_What you have to do_: Change every "DBRS Morningstar" in the listing below to "Morningstar DBRS" and give the listing again with nothing else altered, leaving out the pictures.

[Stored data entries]
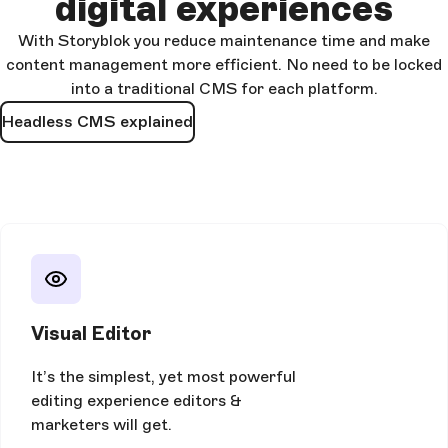
digital experiences
With Storyblok you reduce maintenance time and make
content management more efficient. No need to be locked
into a traditional CMS for each platform.
Headless CMS explained
Visual Editor
It’s the simplest, yet most powerful
editing experience editors &
marketers will get.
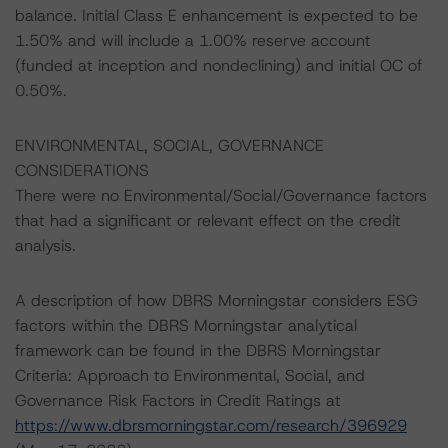
balance. Initial Class E enhancement is expected to be
1.50% and will include a 1.00% reserve account
(funded at inception and nondeclining) and initial OC of
0.50%.
ENVIRONMENTAL, SOCIAL, GOVERNANCE
CONSIDERATIONS
There were no Environmental/Social/Governance factors
that had a significant or relevant effect on the credit
analysis.
A description of how DBRS Morningstar considers ESG
factors within the DBRS Morningstar analytical
framework can be found in the DBRS Morningstar
Criteria: Approach to Environmental, Social, and
Governance Risk Factors in Credit Ratings at
https://www.dbrsmorningstar.com/research/396929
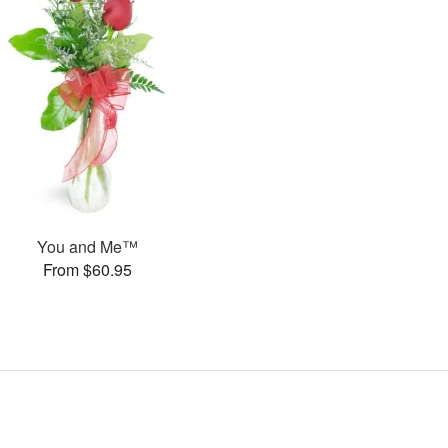
You and Me™
From $60.95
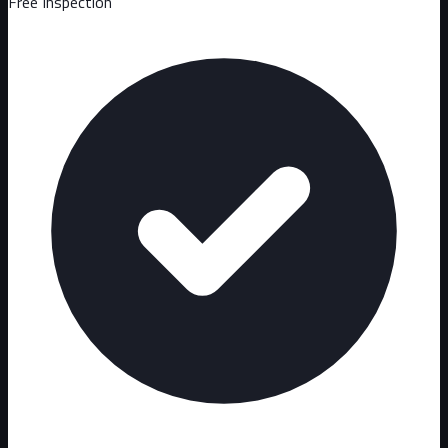
Free Inspection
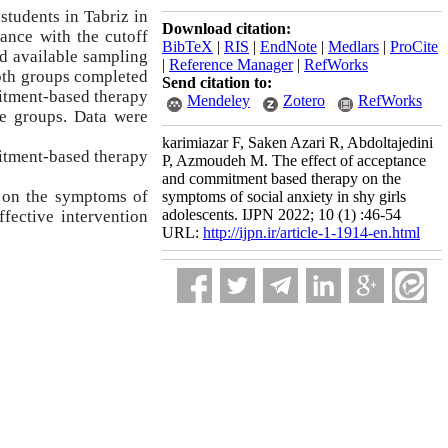
students in Tabriz in
Download citation:
ance with the cutoff
BibTeX
|
RIS
|
EndNote
|
Medlars
|
ProCite
nd available sampling
|
Reference Manager
|
RefWorks
th groups completed
Send citation to:
mitment-based therapy
Mendeley
Zotero
RefWorks
he groups. Data were
karimiazar F, Saken Azari R, Abdoltajedini
mitment-based therapy
P, Azmoudeh M. The effect of acceptance
and commitment based therapy on the
 on the symptoms of
symptoms of social anxiety in shy girls
adolescents. IJPN 2022; 10 (1) :46-54
fective intervention
URL:
http://ijpn.ir/article-1-1914-en.html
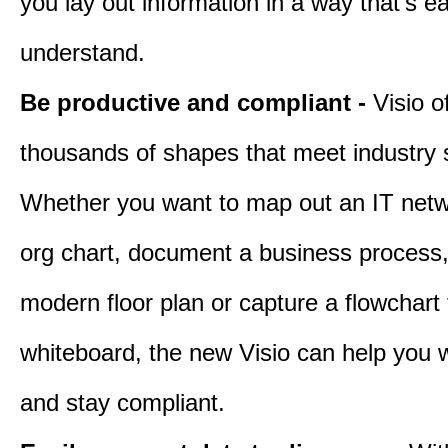
you lay out information in a way that’s e
understand.
Be productive and compliant -
Visio o
thousands of shapes that meet industry 
Whether you want to map out an IT netw
org chart, document a business process
modern floor plan or capture a flowchart
whiteboard, the new Visio can help you w
and stay compliant.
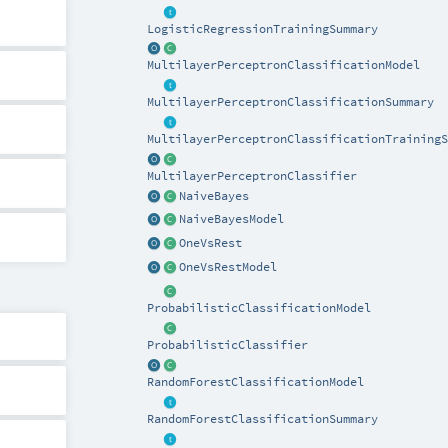
LogisticRegressionTrainingSummary
MultilayerPerceptronClassificationModel
MultilayerPerceptronClassificationSummary
MultilayerPerceptronClassificationTrainingS
MultilayerPerceptronClassifier
NaiveBayes
NaiveBayesModel
OneVsRest
OneVsRestModel
ProbabilisticClassificationModel
ProbabilisticClassifier
RandomForestClassificationModel
RandomForestClassificationSummary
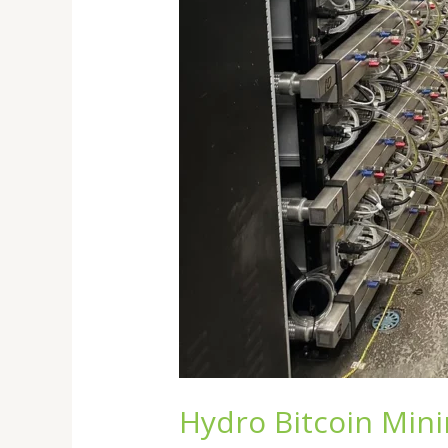
Hydro Bitcoin Mini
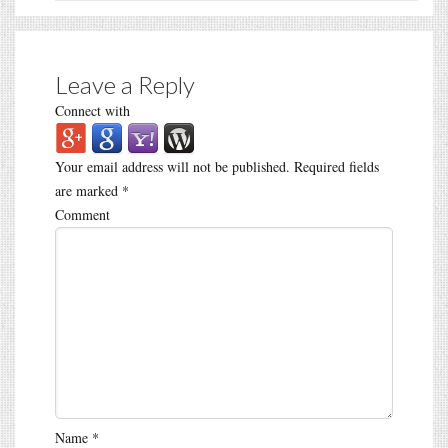
Leave a Reply
Connect with
Your email address will not be published.
Required fields
are marked
*
Comment
Name
*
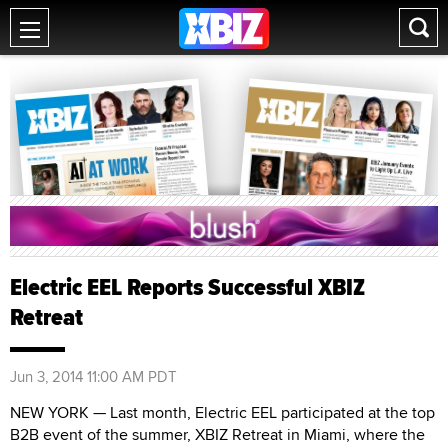
Electric EEL Reports Successful XBIZ
Retreat
Jun 3, 2014 11:00 AM PDT
NEW YORK — Last month, Electric EEL participated at the top
B2B event of the summer, XBIZ Retreat in Miami, where the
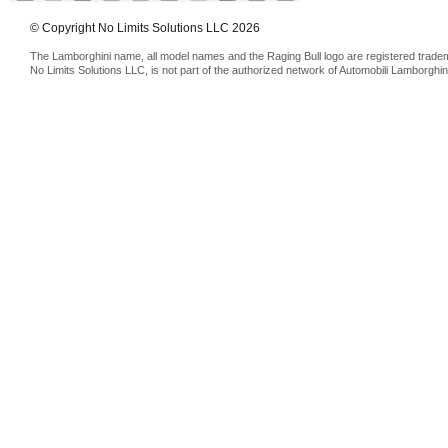
© Copyright No Limits Solutions LLC 2026
The Lamborghini name, all model names and the Raging Bull logo are registered trade
No Limits Solutions LLC, is not part of the authorized network of Automobili Lamborghin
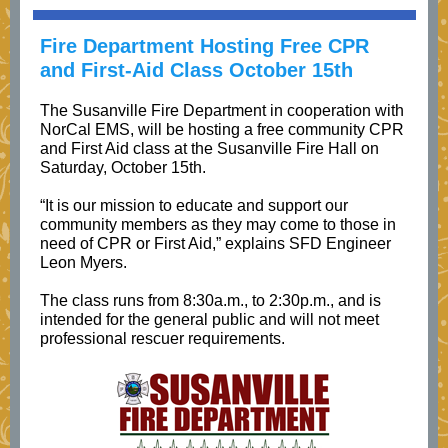
Fire Department Hosting Free CPR
and First-Aid Class October 15th
The Susanville Fire Department in cooperation with
NorCal EMS, will be hosting a free community CPR
and First Aid class at the Susanville Fire Hall on
Saturday, October 15th.
“It is our mission to educate and support our
community members as they may come to those in
need of CPR or First Aid,” explains SFD Engineer
Leon Myers.
The class runs from 8:30a.m., to 2:30p.m., and is
intended for the general public and will not meet
professional rescuer requirements.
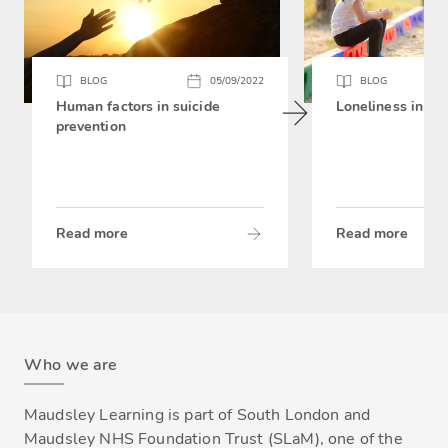
BLOG
05/09/2022
BLOG
Human factors in suicide
Loneliness in chi
prevention
Read more
Read more
Who we are
Maudsley Learning is part of South London and
Maudsley NHS Foundation Trust (SLaM), one of the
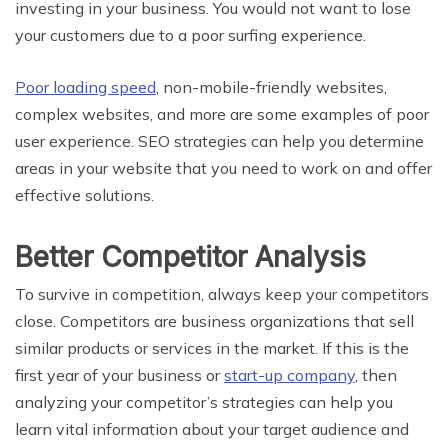
investing in your business. You would not want to lose
your customers due to a poor surfing experience.
Poor loading speed
, non-mobile-friendly websites,
complex websites, and more are some examples of poor
user experience. SEO strategies can help you determine
areas in your website that you need to work on and offer
effective solutions.
Better Competitor Analysis
To survive in competition, always keep your competitors
close. Competitors are business organizations that sell
similar products or services in the market. If this is the
first year of your business or
start-up company
, then
analyzing your competitor’s strategies can help you
learn vital information about your target audience and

_Exercise answer_:
digital experiences
With Storyblok you reduce maintenance time and make
content management more efficient. No need to be locked
into a traditional CMS for each platform.
Headless CMS explained
Visual Editor
It’s the simplest, yet most powerful
editing experience editors &
marketers will get.
balance. Initial Class E enhancement is expected to be
1.50% and will include a 1.00% reserve account
(funded at inception and nondeclining) and initial OC of
0.50%.
ENVIRONMENTAL, SOCIAL, GOVERNANCE
CONSIDERATIONS
There were no Environmental/Social/Governance factors
that had a significant or relevant effect on the credit
analysis.
A description of how Morningstar DBRS considers ESG
factors within the Morningstar DBRS analytical
framework can be found in the Morningstar DBRS
Criteria: Approach to Environmental, Social, and
Governance Risk Factors in Credit Ratings at
https://www.dbrsmorningstar.com/research/396929
You and Me™
From $60.95
Free Inspection
students in Tabriz in
Download citation:
ance with the cutoff
BibTeX
|
RIS
|
EndNote
|
Medlars
|
ProCite
nd available sampling
|
Reference Manager
|
RefWorks
th groups completed
Send citation to:
mitment-based therapy
Mendeley
Zotero
RefWorks
he groups. Data were
karimiazar F, Saken Azari R, Abdoltajedini
mitment-based therapy
P, Azmoudeh M. The effect of acceptance
and commitment based therapy on the
 on the symptoms of
symptoms of social anxiety in shy girls
adolescents. IJPN 2022; 10 (1) :46-54
fective intervention
URL:
http://ijpn.ir/article-1-1914-en.html
you lay out information in a way that’s e
understand.
Be productive and compliant -
Visio o
thousands of shapes that meet industry 
Whether you want to map out an IT netw
org chart, document a business process
modern floor plan or capture a flowchart
whiteboard, the new Visio can help you w
and stay compliant.
LogisticRegressionTrainingSummary
MultilayerPerceptronClassificationModel
MultilayerPerceptronClassificationSummary
MultilayerPerceptronClassificationTrainingS
MultilayerPerceptronClassifier
NaiveBayes
NaiveBayesModel
OneVsRest
OneVsRestModel
ProbabilisticClassificationModel
ProbabilisticClassifier
RandomForestClassificationModel
RandomForestClassificationSummary
Hydro Bitcoin Mini
Leave a Reply
Connect with
Your email address will not be published.
Required fields
are marked
*
Comment
Name
*
Electric EEL Reports Successful XBIZ
Retreat
Jun 3, 2014 11:00 AM PDT
NEW YORK — Last month, Electric EEL participated at the top
B2B event of the summer, XBIZ Retreat in Miami, where the
© Copyright No Limits Solutions LLC 2026
The Lamborghini name, all model names and the Raging Bull logo are registered trade
No Limits Solutions LLC, is not part of the authorized network of Automobili Lamborghin
Fire Department Hosting Free CPR
and First-Aid Class October 15th
The Susanville Fire Department in cooperation with
NorCal EMS, will be hosting a free community CPR
and First Aid class at the Susanville Fire Hall on
Saturday, October 15th.
“It is our mission to educate and support our
community members as they may come to those in
need of CPR or First Aid,” explains SFD Engineer
Leon Myers.
The class runs from 8:30a.m., to 2:30p.m., and is
intended for the general public and will not meet
professional rescuer requirements.
BLOG
05/09/2022
BLOG
Human factors in suicide
Loneliness in chi
prevention
Read more
Read more
Who we are
Maudsley Learning is part of South London and
Maudsley NHS Foundation Trust (SLaM), one of the
investing in your business. You would not want to lose
your customers due to a poor surfing experience.
Poor loading speed
, non-mobile-friendly websites,
complex websites, and more are some examples of poor
user experience. SEO strategies can help you determine
areas in your website that you need to work on and offer
effective solutions.
Better Competitor Analysis
To survive in competition, always keep your competitors
close. Competitors are business organizations that sell
similar products or services in the market. If this is the
first year of your business or
start-up company
, then
analyzing your competitor’s strategies can help you
learn vital information about your target audience and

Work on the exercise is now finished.